Extracted data entries

=== Begin Enclosure ===

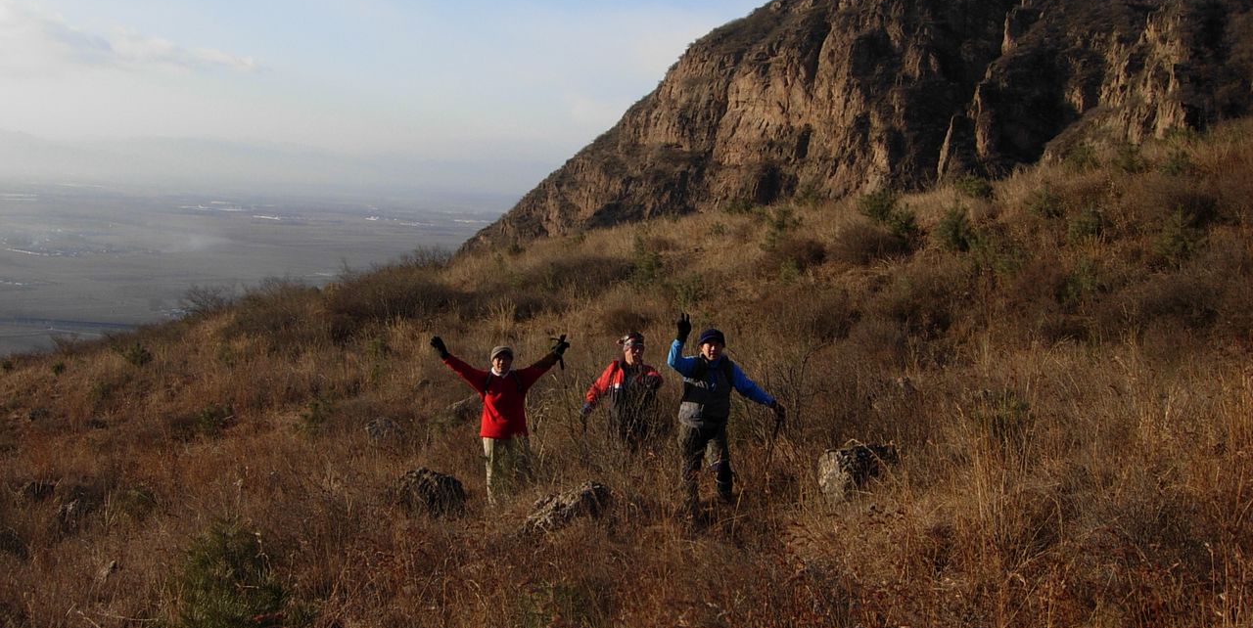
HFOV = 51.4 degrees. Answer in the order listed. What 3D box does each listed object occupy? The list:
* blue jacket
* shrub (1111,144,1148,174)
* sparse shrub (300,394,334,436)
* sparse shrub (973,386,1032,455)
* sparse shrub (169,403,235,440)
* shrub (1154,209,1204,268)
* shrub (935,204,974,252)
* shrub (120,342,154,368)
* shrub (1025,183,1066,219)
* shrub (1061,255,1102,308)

=== End Enclosure ===

Please express every line of the items above as a JSON list of strings, one string per line, skipping blank lines and leaving out the pictures.

> [Written response]:
[
  "HFOV = 51.4 degrees. Answer in the order listed. What 3D box does each listed object occupy? The list:",
  "* blue jacket",
  "* shrub (1111,144,1148,174)",
  "* sparse shrub (300,394,334,436)",
  "* sparse shrub (973,386,1032,455)",
  "* sparse shrub (169,403,235,440)",
  "* shrub (1154,209,1204,268)",
  "* shrub (935,204,974,252)",
  "* shrub (120,342,154,368)",
  "* shrub (1025,183,1066,219)",
  "* shrub (1061,255,1102,308)"
]